A Westcountry nurse who was banned from wearing a visible crucifix at work will fight her case in the European Court of Human Rights today.
Shirley Chaplin was relegated to paperwork duties at the Royal Devon and Exeter Hospital after 31 years of nursing, because she refused to stop wearing a necklace bearing a cross.
She lost a tribunal in 2010, but tomorrow she is one of four cases to be heard which lawyers have said are "pivotal" to protecting the freedom of Christians in the workplace.
Paul Coleman, of Alliance Defending Freedom, which unites lawyers with Christian organisations to defend rights within the faith, will be fighting the case in Strasbourg, France, alongside lead counsel Paul Diamond.
Mr Coleman said: "Christian employees should not be singled out for discrimination.
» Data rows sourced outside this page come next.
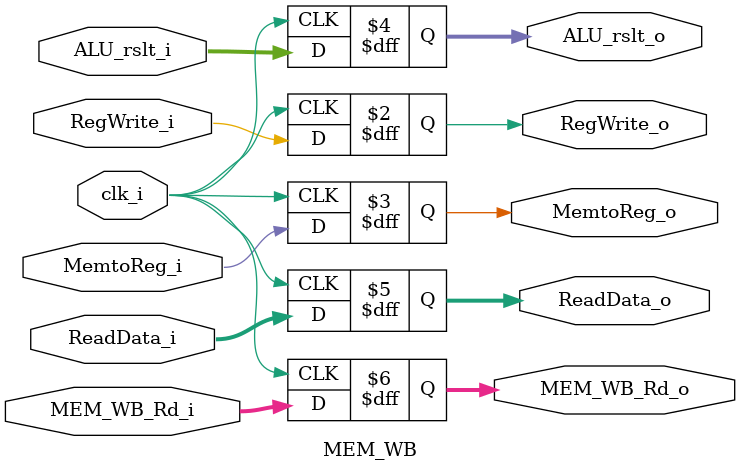
<source format=v>
module MEM_WB(
    clk_i,
    RegWrite_i,
    MemtoReg_i,
    ALU_rslt_i,
    ReadData_i,
    MEM_WB_Rd_i,

    RegWrite_o,
    MemtoReg_o,
    ALU_rslt_o,
    ReadData_o,
    MEM_WB_Rd_o
);

    input clk_i;
    input RegWrite_i;
    input MemtoReg_i;
    input [31:0] ALU_rslt_i;
    input [31:0] ReadData_i;
    input [4:0] MEM_WB_Rd_i;

    output reg RegWrite_o;
    output reg MemtoReg_o;
    output reg [31:0] ALU_rslt_o;
    output reg [31:0] ReadData_o;
    output reg [4:0] MEM_WB_Rd_o;

    always@(posedge clk_i) begin
        RegWrite_o <= RegWrite_i;
        MemtoReg_o <= MemtoReg_i;
        ALU_rslt_o <= ALU_rslt_i;
        ReadData_o <= ReadData_i;
        MEM_WB_Rd_o <= MEM_WB_Rd_i;
    end 
    
endmodule
</source>
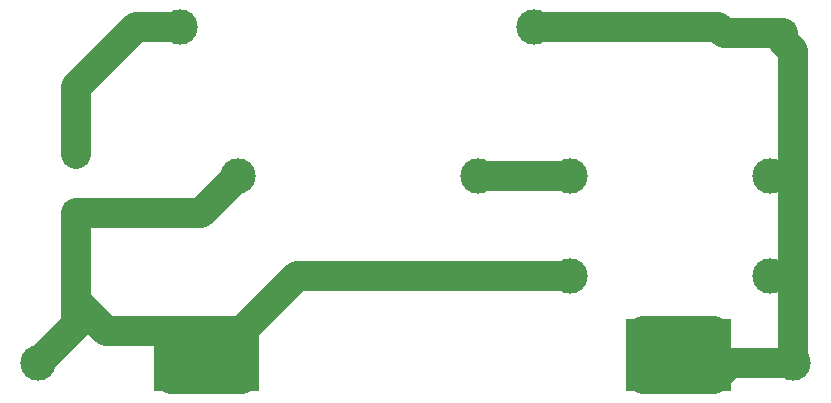
<source format=gbl>
%FSLAX34Y34*%
G04 Gerber Fmt 3.4, Leading zero omitted, Abs format*
G04 (created by PCBNEW (2014-01-19 BZR 4624)-product) date 5/30/2014 10:24:27 AM*
%MOIN*%
G01*
G70*
G90*
G04 APERTURE LIST*
%ADD10C,0.005906*%
%ADD11C,0.118110*%
%ADD12R,0.118110X0.078740*%
%ADD13C,0.098425*%
%ADD14C,0.098425*%
G04 APERTURE END LIST*
G54D10*
G54D11*
X25866Y-23897D03*
X51062Y-23897D03*
G54D12*
X31496Y-23622D03*
X30314Y-23622D03*
X32677Y-23622D03*
X31496Y-22834D03*
X32677Y-22834D03*
X30314Y-22834D03*
X30314Y-24409D03*
X31496Y-24409D03*
X32677Y-24409D03*
X47244Y-23622D03*
X48425Y-23622D03*
X46062Y-23622D03*
X46062Y-22834D03*
X47244Y-22834D03*
X48425Y-22834D03*
X48425Y-24409D03*
X47244Y-24409D03*
X46062Y-24409D03*
G54D11*
X30610Y-12677D03*
X42421Y-12677D03*
X32559Y-17657D03*
X40551Y-17657D03*
G54D13*
X27145Y-16929D03*
X27145Y-18897D03*
X50728Y-12874D03*
X48759Y-12874D03*
G54D11*
X43602Y-20984D03*
X50295Y-20984D03*
X43602Y-17657D03*
X50295Y-17657D03*
G54D14*
X32677Y-22834D02*
X31496Y-22834D01*
X31496Y-22834D02*
X30314Y-22834D01*
X30314Y-22834D02*
X30314Y-24409D01*
X30314Y-24409D02*
X32677Y-24409D01*
X32677Y-24409D02*
X32677Y-22834D01*
X43602Y-20984D02*
X34527Y-20984D01*
X34527Y-20984D02*
X32677Y-22834D01*
X30314Y-22834D02*
X31496Y-22834D01*
X32677Y-22834D02*
X32677Y-23622D01*
X32677Y-23622D02*
X31496Y-23622D01*
X31496Y-23622D02*
X30314Y-23622D01*
X30314Y-23622D02*
X30314Y-24409D01*
X30314Y-24409D02*
X31496Y-24409D01*
X31496Y-24409D02*
X32677Y-24409D01*
X30314Y-22834D02*
X28149Y-22834D01*
X28149Y-22834D02*
X27145Y-21830D01*
X27145Y-18897D02*
X27145Y-21830D01*
X27145Y-21830D02*
X27145Y-22618D01*
X27145Y-22618D02*
X25866Y-23897D01*
X27145Y-18897D02*
X31318Y-18897D01*
X31318Y-18897D02*
X32559Y-17657D01*
X43602Y-17657D02*
X40551Y-17657D01*
X30610Y-12677D02*
X29153Y-12677D01*
X27145Y-14685D02*
X27145Y-16929D01*
X29153Y-12677D02*
X27145Y-14685D01*
X48425Y-22834D02*
X48425Y-23622D01*
X48425Y-23622D02*
X48425Y-24409D01*
X48425Y-24409D02*
X47244Y-24409D01*
X47244Y-24409D02*
X47244Y-23622D01*
X47244Y-23622D02*
X47244Y-22834D01*
X47244Y-22834D02*
X46062Y-22834D01*
X46062Y-22834D02*
X46062Y-23622D01*
X46062Y-23622D02*
X46062Y-24409D01*
X46062Y-24409D02*
X47244Y-24409D01*
X50295Y-17657D02*
X50767Y-17657D01*
X50767Y-17657D02*
X51062Y-17952D01*
X50295Y-20984D02*
X50807Y-20984D01*
X50807Y-20984D02*
X51062Y-21240D01*
X50728Y-12874D02*
X50728Y-13149D01*
X51062Y-13484D02*
X51062Y-17952D01*
X51062Y-17952D02*
X51062Y-21240D01*
X51062Y-21240D02*
X51062Y-23897D01*
X50728Y-13149D02*
X51062Y-13484D01*
X42421Y-12677D02*
X48562Y-12677D01*
X48562Y-12677D02*
X48759Y-12874D01*
X48425Y-24409D02*
X47244Y-24409D01*
X47244Y-24409D02*
X46062Y-24409D01*
X46062Y-24409D02*
X46062Y-23622D01*
X46062Y-23622D02*
X47244Y-23622D01*
X47244Y-23622D02*
X48425Y-23622D01*
X48425Y-22834D02*
X47244Y-22834D01*
X47244Y-22834D02*
X46062Y-22834D01*
X51062Y-23897D02*
X48937Y-23897D01*
X48937Y-23897D02*
X48425Y-24409D01*
X50728Y-12874D02*
X48759Y-12874D01*
M02*

</source>
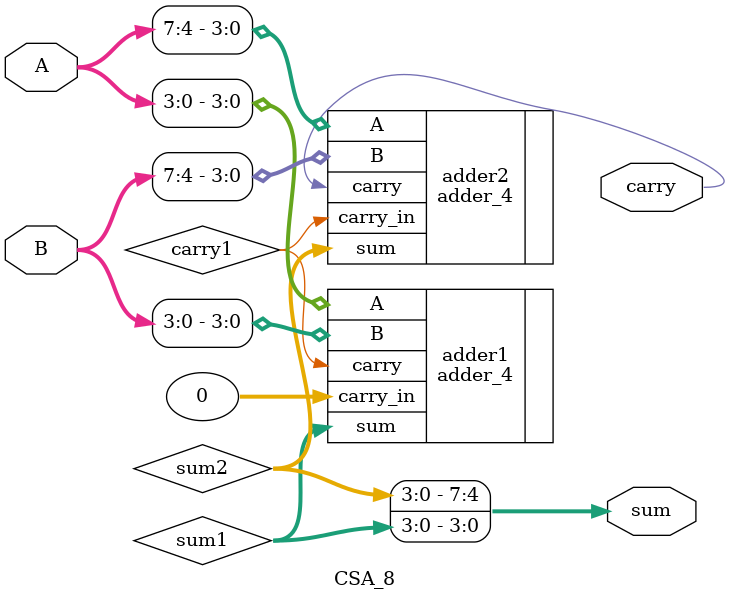
<source format=sv>
module CSA_8(
    input  logic [7:0] A, B,
    output logic [7:0] sum,
    output logic carry
  );

  logic [3:0] sum1, sum2;
  logic carry1;
  adder_4 adder1(
      .A(A[3:0]), .B(B[3:0]),
      .carry_in(0),
      .sum(sum1),
      .carry(carry1)
    );

  adder_4 adder2(
      .A(A[7:4]), .B(B[7:4]),
      .carry_in(carry1),
      .sum(sum2),
      .carry(carry)
    );

  assign sum = {sum2, sum1};

endmodule

</source>
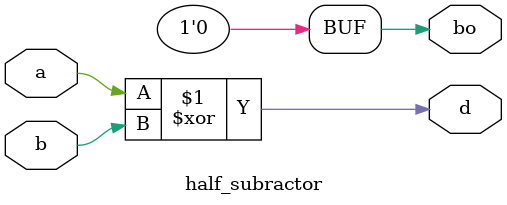
<source format=v>
`timescale 1ns / 1ps

module half_subractor(a,b,d,bo);
    input a,b;
    output d,bo;
    wire w1;
 xor x1(d,a,b);
 not x2(w1,b);
 and x3(bo,w1,b);
endmodule

</source>
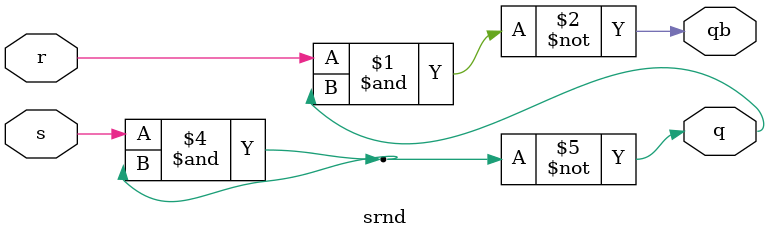
<source format=sv>
module srnd(s,r,q,qb);
  input s,r;
  output reg q,qb;
  
  /*assign qb = ~(r & q);
  assign q = ~(s & ~q);*/
  
  assign qb = ~(r & q),
    q = ~(s & ~q);
  
endmodule
</source>
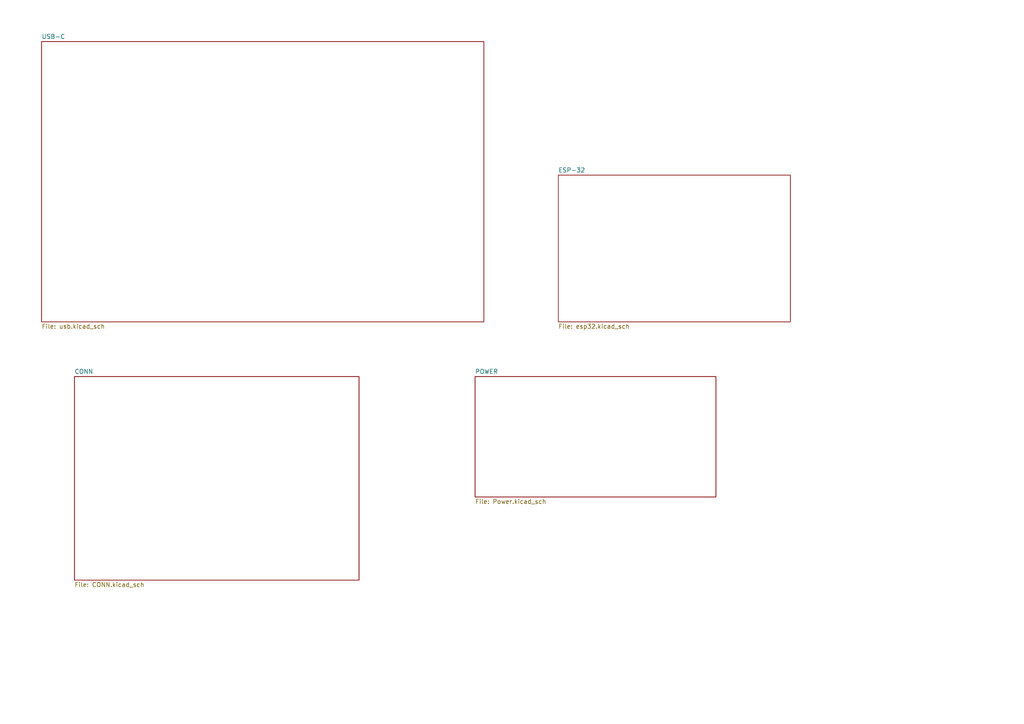
<source format=kicad_sch>
(kicad_sch
	(version 20231120)
	(generator "eeschema")
	(generator_version "8.0")
	(uuid "e416e5f9-e8d8-4a47-a2d9-cd71aee3ec92")
	(paper "A4")
	(lib_symbols)
	(sheet
		(at 12.065 12.065)
		(size 128.27 81.28)
		(fields_autoplaced yes)
		(stroke
			(width 0.1524)
			(type solid)
		)
		(fill
			(color 0 0 0 0.0000)
		)
		(uuid "0a9af444-5d2e-4611-a708-8bd2ba32e86b")
		(property "Sheetname" "USB-C"
			(at 12.065 11.3534 0)
			(effects
				(font
					(size 1.27 1.27)
				)
				(justify left bottom)
			)
		)
		(property "Sheetfile" "usb.kicad_sch"
			(at 12.065 93.9296 0)
			(effects
				(font
					(size 1.27 1.27)
				)
				(justify left top)
			)
		)
		(instances
			(project "2812-32"
				(path "/21dc8540-b710-4f8f-8324-23f965257052"
					(page "3")
				)
			)
			(project "2812-32-mini"
				(path "/e416e5f9-e8d8-4a47-a2d9-cd71aee3ec92"
					(page "2")
				)
			)
		)
	)
	(sheet
		(at 137.795 109.22)
		(size 69.85 34.925)
		(fields_autoplaced yes)
		(stroke
			(width 0.1524)
			(type solid)
		)
		(fill
			(color 0 0 0 0.0000)
		)
		(uuid "24f0d245-b862-430a-aa53-bf18240f0f16")
		(property "Sheetname" "POWER"
			(at 137.795 108.5084 0)
			(effects
				(font
					(size 1.27 1.27)
				)
				(justify left bottom)
			)
		)
		(property "Sheetfile" "Power.kicad_sch"
			(at 137.795 144.7296 0)
			(effects
				(font
					(size 1.27 1.27)
				)
				(justify left top)
			)
		)
		(property "Field2" ""
			(at 137.795 109.22 0)
			(effects
				(font
					(size 1.27 1.27)
				)
				(hide yes)
			)
		)
		(instances
			(project "2812-32-mini"
				(path "/e416e5f9-e8d8-4a47-a2d9-cd71aee3ec92"
					(page "5")
				)
			)
		)
	)
	(sheet
		(at 161.925 50.8)
		(size 67.31 42.545)
		(fields_autoplaced yes)
		(stroke
			(width 0.1524)
			(type solid)
		)
		(fill
			(color 0 0 0 0.0000)
		)
		(uuid "28caaf97-d5da-4ca2-83cf-276161b7f77e")
		(property "Sheetname" "ESP-32"
			(at 161.925 50.0884 0)
			(effects
				(font
					(size 1.27 1.27)
				)
				(justify left bottom)
			)
		)
		(property "Sheetfile" "esp32.kicad_sch"
			(at 161.925 93.9296 0)
			(effects
				(font
					(size 1.27 1.27)
				)
				(justify left top)
			)
		)
		(instances
			(project "2812-32-mini"
				(path "/e416e5f9-e8d8-4a47-a2d9-cd71aee3ec92"
					(page "3")
				)
			)
		)
	)
	(sheet
		(at 21.59 109.22)
		(size 82.55 59.055)
		(fields_autoplaced yes)
		(stroke
			(width 0.1524)
			(type solid)
		)
		(fill
			(color 0 0 0 0.0000)
		)
		(uuid "78b937d8-3961-424a-baaf-c08639b3027b")
		(property "Sheetname" "CONN"
			(at 21.59 108.5084 0)
			(effects
				(font
					(size 1.27 1.27)
				)
				(justify left bottom)
			)
		)
		(property "Sheetfile" "CONN.kicad_sch"
			(at 21.59 168.8596 0)
			(effects
				(font
					(size 1.27 1.27)
				)
				(justify left top)
			)
		)
		(instances
			(project "2812-32-mini"
				(path "/e416e5f9-e8d8-4a47-a2d9-cd71aee3ec92"
					(page "4")
				)
			)
		)
	)
	(sheet_instances
		(path "/"
			(page "1")
		)
	)
)

</source>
"No one should have to hide their faith or act contrary to it. This type of intolerance is inconsistent with the values of civilised communities."
Mrs Chaplin, 56, took early retirement after she was told her crucifix breached health and safety guidelines. She said she was "distraught and upset", and felt as if her faith was being questioned.
The hospital insisted it had acted in an appropriate and sensitive matter, and said she had been given alternative ways to wear the cross, but chose not to accept them.
In 2010, an Employment Appeal Tribunal ruled against her claim because it said Christians "generally" did not consider wearing a cross as a requirement of their religion.
The case has sparked a heated debate on all sides, with comment from secularists, bishops and the Prime Minister.
The National Secular Society said it agreed with the hospital's decision.
But in July, David Cameron said he fully supported the right of people to wear religious symbols at work. He said: "I think it is an absolutely vital freedom."
The nurse's case has been consolidated with that of Nadie Eweida, a British Airways check-in counter worker at Heathrow Airport who was asked to cover up her crucifix.
The other two cases, also grouped together as one, involve Lillian Ladele, a marriage registrar for Islington Council in London, who was disciplined after she asked to be exempt from registering same-sex civil partnerships. Alongside her is Gary McFarlane, a counsellor who was fired after he declined to unequivocally commit to provide same-sex couples with psycho-sexual therapy.
The cases represent the latest step in a series of fights by Christians who feel their right to express their religion is under fire.
At Easter, Local Government Minister Eric Pickles intervened to effectively overturn a High Court decision that it was illegal for councils to hold prayers before meetings, sparked by a challenge by Bideford Town Councillor Clive Bone, supported by the National Secular Society.
Mr Pickles evoked the Localism Act to speed up the process and ensure that councils made their own decision on the matter.